Désormais, vous pourrez entendre le ralenti de la balle ou de la " Hola "! " de la foule, grâce aux recherches d’Alexis Moinet. Ce chercheur de l’UMons réalise sa thèse sur la déformation des sons et a récemment créé un programme pour les sons sportifs. " Tout ce qui est ralentis de voix ou de musique, c’est déjà un domaine qui est très étudié. Il y a beaucoup de méthodes différentes qui existent. Tandis que dans le sport, rien n’avait encore été fait. Il y avait donc beaucoup de possibilités de recherche. " Une recherche qui aura duré près de 4 ans, pour ce jeune chercheur fraîchement diplômé de la Faculté Polytechnique de Mons.

Mais comment obtient-on un son ralenti sans le rendre robotique ou méconnaissable ? " On peut comparer le signal audio à une longue bande. On découpe cette bande en petits morceaux. Puis on écarte ces morceaux, comme si on étirait un ressort. On crée donc des trous entre ces petits morceaux. Puis on vient boucher ces trous, avec un son qui imite le son réel. On n’utilise pas n’importe quel son pour remplir les espaces. Le programme, en fait, prend une partie du son avant la coupure et une partie du son qui la suit. Avec ces deux sons, il synthétise ce qui devrait se trouver entre les deux. "

Dans l’avenir, ce sera un petit plus pour les téléspectateurs. " Les ralentis pour le moment sont silencieux, maintenant, on va ajouter une bande son dessus. On espère ainsi que le spectateur va se sentir plus immergé dans l’action. Un peu plus intégré à ce qu’il se passe à l’écran. "

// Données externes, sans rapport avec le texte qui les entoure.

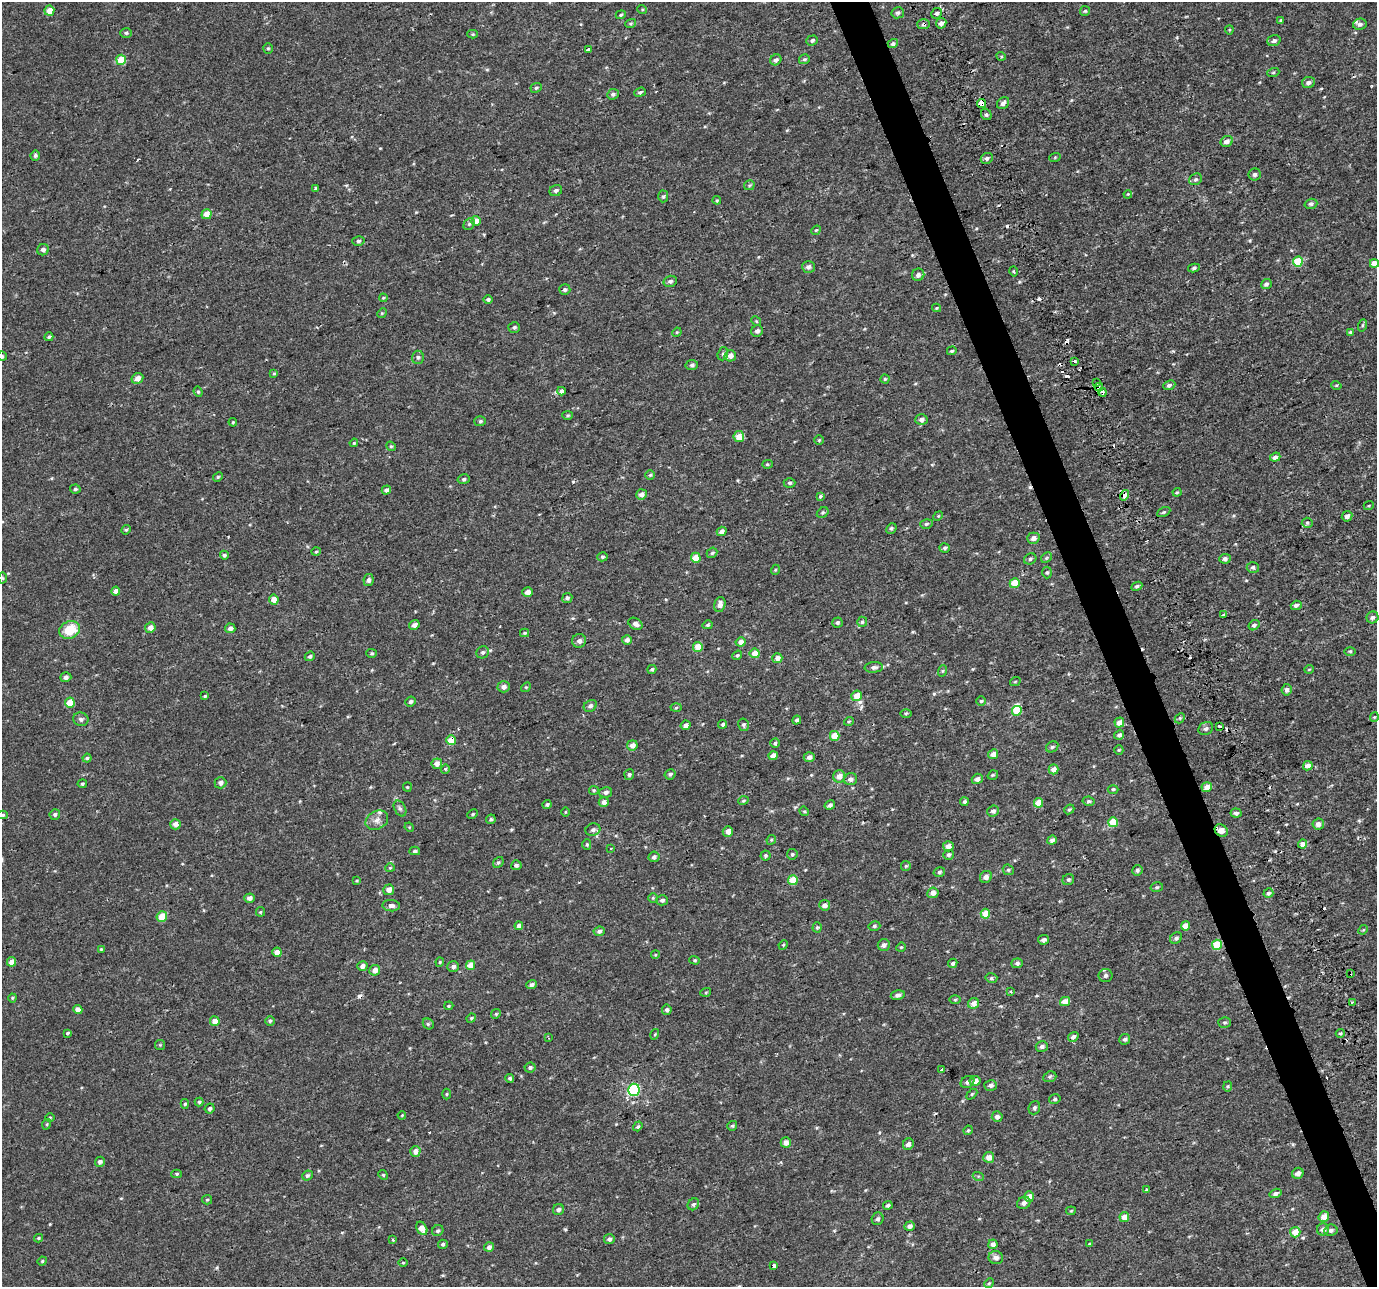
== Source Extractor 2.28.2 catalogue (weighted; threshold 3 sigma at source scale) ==
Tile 6 of 4 x 4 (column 2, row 2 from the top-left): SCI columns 1378-2752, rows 2648-3932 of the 5568 x 5368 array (HDU 1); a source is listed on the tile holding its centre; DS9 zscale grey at full resolution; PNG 1379 x 1289 px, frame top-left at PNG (2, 2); each listed source drawn as its Kron ellipse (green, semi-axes under 4 px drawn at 4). Shown black and unused: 3% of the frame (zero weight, under 2 of 3 exposures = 3% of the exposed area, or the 3 px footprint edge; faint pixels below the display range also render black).
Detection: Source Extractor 2.28.2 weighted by HDU 2 'WHT'; one run over the whole footprint, this tile lists its part. Background 5.10e-04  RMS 0.0032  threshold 0.0145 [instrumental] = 3 sigma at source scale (4.5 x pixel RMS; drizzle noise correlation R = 1.50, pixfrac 1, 0.0396/0.0396 arcsec/px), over >= 5 px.
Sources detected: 414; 16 cosmic-ray / hot-pixel residue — neither listed nor drawn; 3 inside a brighter listed object's ellipse — not listed separately; the other 395 listed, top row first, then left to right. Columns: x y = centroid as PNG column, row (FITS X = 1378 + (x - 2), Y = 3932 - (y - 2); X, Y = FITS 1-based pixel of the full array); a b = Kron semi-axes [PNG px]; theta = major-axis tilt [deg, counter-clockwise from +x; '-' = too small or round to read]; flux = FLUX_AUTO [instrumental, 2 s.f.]
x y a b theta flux
642 9 5 3 - 0.31
49 11 5 5 - 3.4
1085 11 5 5 - 0.5
898 13 6 5 - 0.7
937 13 5 5 - 0.75
621 15 5 4 - 0.4
1281 20 4 4 - 0.31
631 23 5 3 - 0.43
941 23 5 5 - 1.2
924 24 6 5 - 0.63
1360 24 7 5 11 0.91
1229 30 4 4 - 0.37
126 33 6 5 - 0.52
472 34 5 4 - 0.35
812 40 6 5 - 0.64
1274 41 7 5 19 0.86
893 44 5 4 - 0.7
268 48 5 4 - 0.39
588 50 4 3 - 4
1001 56 5 3 - 0.37
804 59 5 5 - 0.54
121 60 5 5 - 7.1
776 60 6 5 - 0.93
1273 73 6 4 20 0.38
1308 82 6 5 - 0.99
536 88 6 4 25 0.54
640 92 6 4 20 0.59
613 94 6 5 - 0.65
981 103 5 4 - 16
1003 103 7 5 40 1.2
986 114 6 5 - 0.71
1227 141 6 5 - 1.5
35 155 5 4 - 0.6
1055 157 6 3 19 0.3
987 158 6 5 - 0.84
1255 174 6 6 - 0.79
1196 179 7 5 29 0.64
749 185 5 5 - 0.44
316 188 4 3 - 0.33
556 191 6 5 - 0.79
1128 194 4 3 - 0.28
663 196 6 5 - 0.51
717 200 4 4 - 0.33
1311 204 6 5 - 0.74
206 214 5 5 - 2.9
476 221 5 4 - 2.7
469 224 6 5 - 0.61
816 230 5 4 - 0.39
358 241 6 5 - 0.62
43 250 6 5 - 1
1298 262 5 5 - 9.4
1374 264 4 4 - 2.9
808 267 6 6 - 1
1194 268 6 4 11 0.52
1013 271 5 3 - 0.34
918 275 6 6 - 1.2
670 281 7 5 16 0.85
1266 284 5 5 - 0.87
565 289 5 5 - 0.67
383 298 4 4 - 0.34
488 299 5 4 - 0.67
937 308 4 4 - 0.33
382 313 5 4 - 0.35
756 321 5 4 - 0.34
1363 325 6 4 70 0.42
514 327 6 5 - 0.63
757 331 6 5 - 1
677 332 5 4 - 0.31
1350 332 4 4 - 0.36
49 337 4 4 - 0.49
952 351 5 3 - 0.37
723 354 7 5 70 0.62
2 356 5 4 - 0.36
730 356 6 5 - 1.9
418 357 6 6 - 0.66
1075 362 3 3 - 3.4
692 365 6 5 - 0.71
274 373 4 3 - 0.33
137 378 6 5 - 2.1
885 379 4 4 - 0.35
1097 383 3 3 - 0.73
1169 385 6 4 23 0.81
1336 385 5 3 - 0.31
1099 387 4 3 - 1.5
561 391 4 3 - 2.5
198 392 5 4 - 0.44
1102 392 4 3 - 1.6
568 415 5 4 - 0.39
921 420 6 5 - 1.1
480 421 6 5 - 0.54
233 422 4 4 - 0.38
739 437 5 5 - 3.6
819 440 5 5 - 0.38
354 443 4 3 - 0.3
391 446 5 4 - 0.4
1275 457 5 4 - 1.1
767 464 5 4 - 0.43
650 475 5 4 - 0.45
218 477 5 4 - 0.41
464 479 6 5 - 0.59
789 483 6 4 0 0.59
75 489 5 4 - 0.45
386 490 5 4 - 0.81
1177 492 4 4 - 0.36
642 494 5 5 - 1.4
1125 495 5 4 - 2.3
820 496 4 3 - 1.2
1369 505 5 3 - 0.3
1164 512 7 4 27 0.48
823 513 6 4 34 0.47
938 516 5 4 - 0.36
1347 516 5 5 - 1.3
1307 523 5 5 - 0.48
926 524 6 5 - 0.52
891 528 6 4 46 0.5
126 530 5 4 - 0.38
722 531 5 4 - 1.6
1033 538 6 5 - 1.5
945 548 5 4 - 0.64
316 552 4 3 - 0.29
712 553 6 4 42 0.51
224 555 4 4 - 0.55
602 557 5 4 - 0.48
696 558 5 5 - 4.6
1046 558 6 4 46 0.5
1030 559 6 5 - 0.64
1225 559 5 5 - 0.96
1253 567 6 5 - 0.66
775 570 5 3 - 0.26
1047 572 6 5 - 0.51
2 578 5 3 - 0.35
369 580 6 5 - 0.82
1015 583 5 5 - 6.8
1137 586 5 4 - 0.66
116 591 4 4 - 1.4
528 592 5 4 - 1.5
567 598 5 5 - 0.69
274 600 5 4 - 2.7
720 605 7 5 74 1.6
1296 605 5 4 - 0.88
1223 615 4 3 - 0.4
1373 617 6 6 - 0.88
862 622 5 5 - 0.47
837 623 5 5 - 0.59
635 624 7 5 -32 1.5
414 625 5 4 - 1.2
708 625 5 4 - 0.54
1254 625 6 5 - 0.73
150 628 5 5 - 1.8
230 628 5 5 - 1.1
69 630 10 8 22 7.4
524 633 4 4 - 0.34
627 640 5 5 - 1.1
579 641 7 7 - 1.4
741 642 5 4 - 2.1
698 647 5 5 - 4
1350 651 6 3 0 0.37
483 652 6 6 - 0.69
372 653 5 4 - 0.44
755 653 5 5 - 3.4
737 655 5 4 - 0.43
310 656 5 4 - 0.57
777 658 5 5 - 1.7
874 667 9 5 5 1
652 669 4 4 - 0.52
1309 669 5 3 - 0.25
942 671 6 4 70 0.41
66 677 5 5 - 0.9
1015 682 5 3 - 0.26
504 687 6 6 - 1.2
526 687 5 4 - 0.36
1287 690 6 5 - 0.92
205 696 4 3 - 0.42
857 696 5 5 - 4.8
981 701 5 5 - 0.42
411 702 5 4 - 0.69
70 703 5 5 - 5.1
590 706 7 5 35 0.9
676 707 5 3 - 0.34
1017 711 5 4 - 5.6
906 713 5 3 - 0.34
1374 717 4 4 - 0.34
1180 718 6 4 46 0.41
81 719 8 7 - 0.96
797 720 5 4 - 0.59
849 721 5 3 - 0.3
1119 722 5 5 - 2.7
723 724 4 4 - 0.58
686 725 5 4 - 1.3
743 725 6 5 - 0.58
1220 726 3 3 - 2.3
1206 729 8 6 28 0.87
1119 735 5 4 - 0.98
835 736 5 5 - 5.2
451 740 5 4 - 6.1
775 743 4 4 - 0.46
632 745 5 5 - 1.9
1052 747 6 5 - 0.59
1119 750 5 4 - 0.34
993 754 5 5 - 1.9
773 756 4 4 - 2.3
809 757 5 5 - 1.3
87 758 4 4 - 0.54
437 764 5 5 - 1.7
1308 766 5 4 - 1.8
445 769 4 4 - 0.34
1054 769 5 5 - 2.2
670 774 5 5 - 0.56
629 775 5 5 - 0.63
993 775 5 3 - 0.34
839 776 6 6 - 1.9
850 779 6 6 - 1.2
977 779 5 5 - 1.1
220 783 6 5 - 1
82 784 4 4 - 0.41
407 787 4 4 - 0.31
1207 787 5 5 - 2.2
1113 789 5 3 - 0.36
594 790 5 4 - 0.38
606 792 6 5 - 0.94
743 801 5 3 - 0.39
1088 801 6 4 -11 0.56
604 802 5 5 - 1.5
964 802 4 4 - 0.53
1038 803 5 4 - 4.9
547 804 4 4 - 0.49
830 805 5 4 - 0.89
400 808 8 5 -62 0.76
1069 809 5 4 - 0.43
804 811 5 4 - 0.35
993 811 6 5 - 0.88
565 812 5 3 - 0.26
1236 813 5 4 - 0.94
55 814 5 5 - 0.69
473 814 5 4 - 0.38
3 815 5 4 - 0.43
491 819 5 4 - 0.55
377 820 12 9 28 1.9
1113 822 5 5 - 7.9
175 824 5 5 - 1.6
1318 824 6 5 - 1.5
409 827 5 4 - 0.28
593 830 7 6 - 0.93
1221 830 7 5 -36 3.8
728 831 5 5 - 1.9
771 840 5 4 - 0.38
1052 840 5 4 - 1.2
587 844 5 4 - 0.46
1303 844 4 4 - 1.9
948 846 5 5 - 1.5
611 848 3 2 - 0.27
415 851 5 4 - 0.58
792 854 5 5 - 0.5
765 855 5 5 - 0.51
948 855 5 5 - 0.63
654 857 5 5 - 0.92
498 862 6 4 48 0.51
516 865 5 5 - 0.6
906 866 5 4 - 0.4
390 868 4 4 - 0.31
1008 870 6 5 - 0.47
1137 870 5 5 - 0.61
939 872 6 4 16 0.53
986 877 6 5 - 1.5
793 880 5 5 - 6.6
1068 880 6 5 - 0.61
357 881 4 3 - 0.29
1157 887 6 5 - 0.51
389 890 5 5 - 1.6
933 893 6 5 - 1.5
1268 893 5 4 - 0.74
250 898 5 4 - 1.2
653 898 4 4 - 0.41
662 900 6 5 - 0.76
825 905 5 5 - 1.4
391 906 9 5 -5 1.1
260 912 5 4 - 0.35
985 914 5 5 - 4.8
162 917 5 5 - 5.3
519 926 4 4 - 1.3
874 926 6 4 14 0.55
1185 926 4 4 - 3.4
817 927 5 4 - 0.43
1363 930 5 4 - 0.33
599 931 5 4 - 0.68
1176 938 6 5 - 0.76
1043 940 5 4 - 1.1
783 945 5 4 - 0.35
884 945 6 6 - 1.1
1217 945 5 5 - 8.7
901 947 5 4 - 0.33
101 949 4 4 - 0.29
277 952 5 4 - 2
655 955 4 3 - 0.3
695 960 5 4 - 0.41
12 962 5 4 - 2.7
440 962 4 4 - 0.36
953 963 5 4 - 0.53
1017 963 6 5 - 0.74
471 965 5 4 - 3.9
362 966 5 4 - 1.3
453 966 6 5 - 0.98
375 970 5 5 - 1.9
1350 973 2 2 - 0.34
1105 975 7 6 - 0.87
991 978 6 5 - 0.63
531 985 5 4 - 0.89
706 992 5 3 - 0.29
1011 992 4 3 - 0.27
898 995 7 4 13 1
12 998 4 4 - 0.35
955 1000 6 4 1 0.34
1065 1002 5 4 - 2.9
1352 1002 3 3 - 0.48
974 1003 6 5 - 2
449 1006 4 3 - 0.36
78 1010 5 4 - 2
667 1010 5 5 - 0.72
496 1014 5 4 - 0.4
471 1018 5 4 - 0.38
215 1021 5 5 - 2.5
270 1021 4 4 - 0.53
1224 1022 6 5 - 0.59
428 1024 6 5 - 0.49
67 1033 3 3 - 3.9
1340 1033 4 4 - 0.47
655 1034 5 3 - 0.28
1073 1037 5 4 - 0.95
549 1038 3 2 - 0.24
1125 1039 5 5 - 0.7
160 1045 5 5 - 0.34
1042 1046 6 5 - 0.89
530 1067 5 5 - 0.66
942 1070 3 3 - 1.5
1050 1077 7 5 21 0.54
510 1078 4 4 - 0.56
975 1081 5 5 - 1.8
967 1082 7 5 31 0.93
991 1085 6 5 - 1.1
1228 1086 5 4 - 0.42
634 1090 6 5 - 33
446 1094 5 3 - 0.3
972 1094 6 4 45 0.4
1055 1099 6 4 13 0.54
199 1102 4 4 - 0.45
185 1104 5 4 - 0.54
1034 1108 7 5 68 0.61
210 1109 5 4 - 0.76
402 1115 4 3 - 0.29
50 1117 5 3 - 0.28
997 1117 5 5 - 1.3
47 1124 5 3 - 0.3
638 1126 5 4 - 0.47
732 1126 5 5 - 0.4
968 1130 5 4 - 0.38
786 1143 5 5 - 1.8
908 1144 6 5 - 1.1
415 1151 5 5 - 2
989 1157 5 5 - 2
100 1162 5 4 - 1
1298 1173 6 5 - 1.3
177 1174 5 4 - 0.42
383 1175 5 4 - 0.41
307 1176 5 5 - 0.67
978 1176 5 3 - 0.36
1146 1190 3 3 - 2
1275 1193 6 4 17 0.93
1029 1197 5 5 - 2.3
207 1200 5 4 - 0.39
1024 1203 7 6 - 1.3
693 1204 6 5 - 0.66
888 1205 5 4 - 0.58
558 1210 6 5 - 0.89
1071 1211 5 4 - 0.32
1124 1217 5 5 - 3.5
1324 1217 5 5 - 2.2
878 1219 6 6 - 0.74
910 1226 5 4 - 1.1
422 1228 7 5 -60 2.6
1323 1229 6 6 - 1.5
1331 1230 6 5 - 0.92
438 1231 6 5 - 0.61
1295 1232 5 5 - 3.8
39 1238 4 3 - 0.45
609 1239 5 5 - 0.84
393 1240 3 2 - 0.58
443 1244 5 4 - 0.58
993 1244 5 4 - 1.6
1089 1244 4 4 - 0.31
489 1247 5 5 - 1
996 1258 7 6 - 1.5
42 1261 5 4 - 0.39
403 1263 4 3 - 0.27
774 1266 3 3 - 0.94
989 1283 5 4 - 0.38
Overlapping masked pixels (flux is a lower limit): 9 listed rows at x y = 924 24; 981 103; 1099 387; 1102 392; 1125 495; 451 740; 1221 830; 1217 945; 1350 973
Isophote crosses this tile's border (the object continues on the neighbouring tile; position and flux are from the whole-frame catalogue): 3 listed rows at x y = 1374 264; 2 356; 3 815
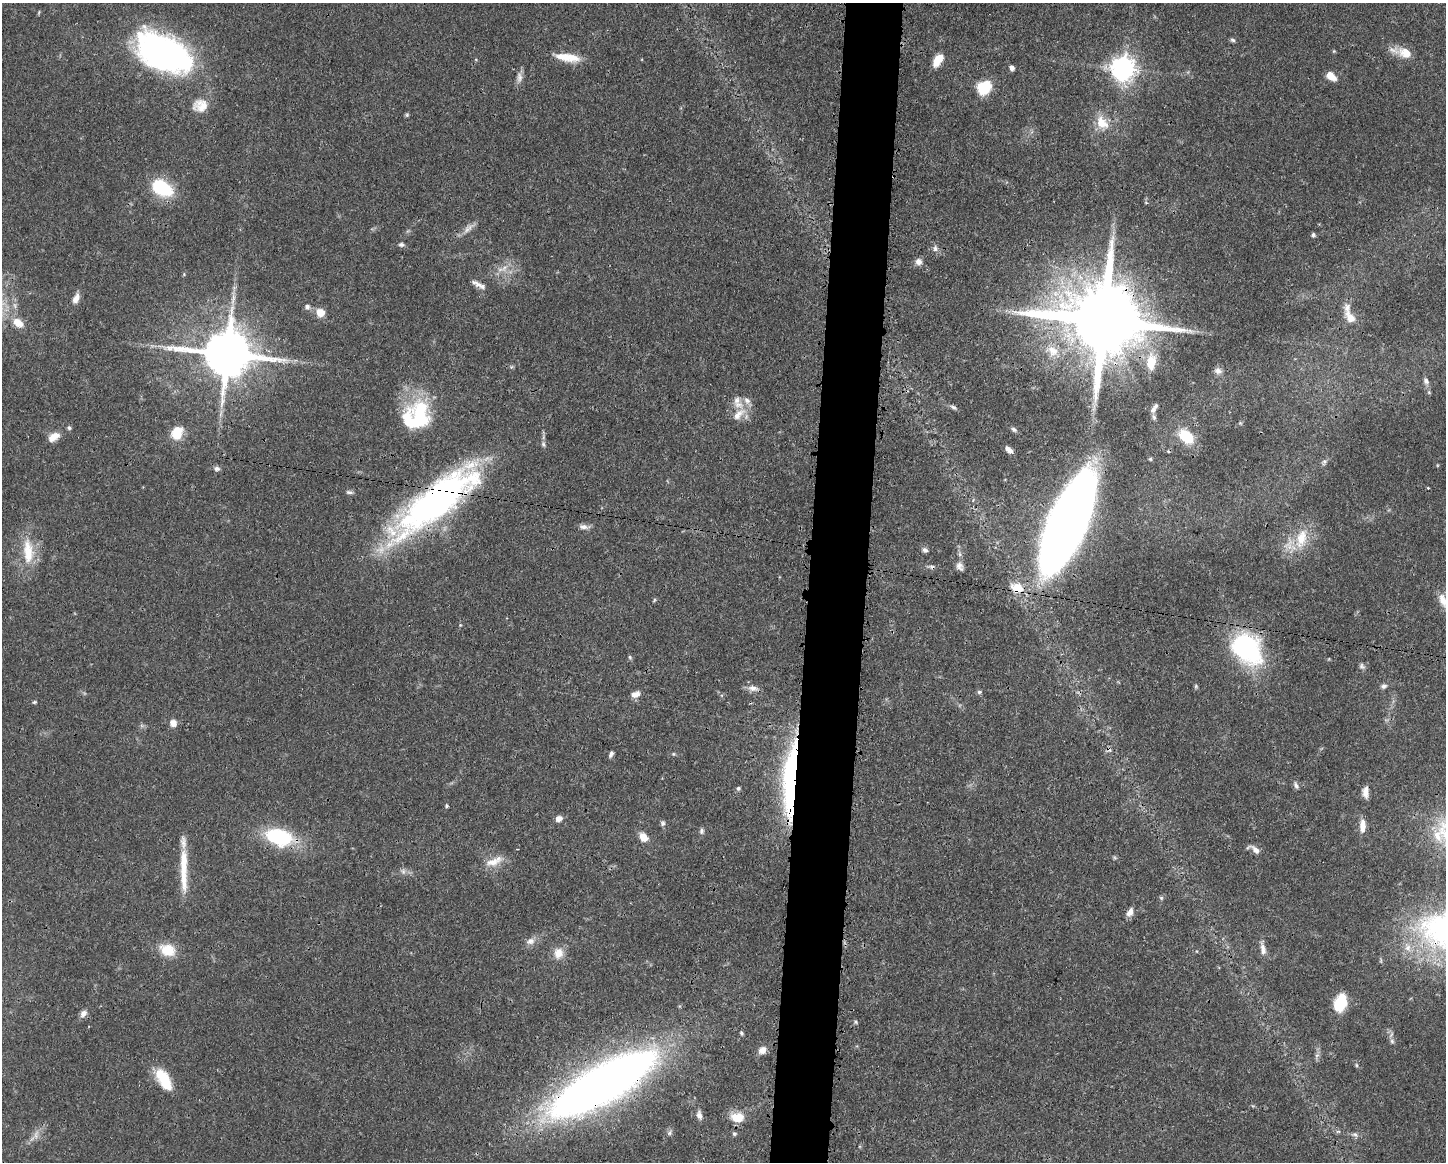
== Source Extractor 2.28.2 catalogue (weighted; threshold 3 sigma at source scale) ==
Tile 5 of 3 x 4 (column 2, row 2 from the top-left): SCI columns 1562-3005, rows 2322-3481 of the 4679 x 4643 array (HDU 1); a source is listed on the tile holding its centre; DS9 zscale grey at full resolution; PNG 1448 x 1164 px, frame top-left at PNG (2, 3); no overlay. Shown black and unused: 4% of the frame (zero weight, under 3 of 4 exposures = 1% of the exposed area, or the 3 px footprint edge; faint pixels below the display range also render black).
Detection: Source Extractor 2.28.2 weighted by HDU 2 'WHT'; one run over the whole footprint, this tile lists its part. Background 0.0565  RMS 0.0033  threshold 0.0147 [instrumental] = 3 sigma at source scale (4.5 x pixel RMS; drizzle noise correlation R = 1.50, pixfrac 1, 0.05/0.05 arcsec/px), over >= 5 px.
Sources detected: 126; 1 too faint to see at this stretch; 1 inside a brighter object's white glare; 3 cosmic-ray / hot-pixel residue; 1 long thin detection or spike segment (spike, bleed or trail) — not listed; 3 inside a brighter listed object's ellipse — not listed separately; the other 117 listed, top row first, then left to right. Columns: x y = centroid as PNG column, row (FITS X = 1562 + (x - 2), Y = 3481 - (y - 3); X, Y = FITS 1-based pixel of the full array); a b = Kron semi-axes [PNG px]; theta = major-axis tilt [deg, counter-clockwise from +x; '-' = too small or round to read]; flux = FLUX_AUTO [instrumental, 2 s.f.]
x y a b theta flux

Le programme n’est plus à l’état de projet. Il est déjà bien avancé, mais il n’en est pas encore à l’état de commercialisation. " On travaille pour le moment à améliorer la qualité des sons et la rapidité du programme. On voudrait aussi pouvoir travailler les sons stéréos. C’est-à-dire, travailler sur plusieurs sons simultanés. Pour le moment, on ne sait pas faire ça. On ne travaille que sur une seule bande son."

Le projet de l’ingénieur a été financé sur trois niveaux : un fond de l’université elle-même, un de la Fédération Wallonie-Bruxelles et enfin à partir d’un budget d’EVS, une entreprise spécialisée dans le domaine des ralentis sportifs. C’est cette entreprise qui, à terme, commercialisera le programme. Mais ce ne devrait pas être pour tout de suite. Le projet en est encore à l’étape " recherche ", comme nous le précise Alexis Moinet.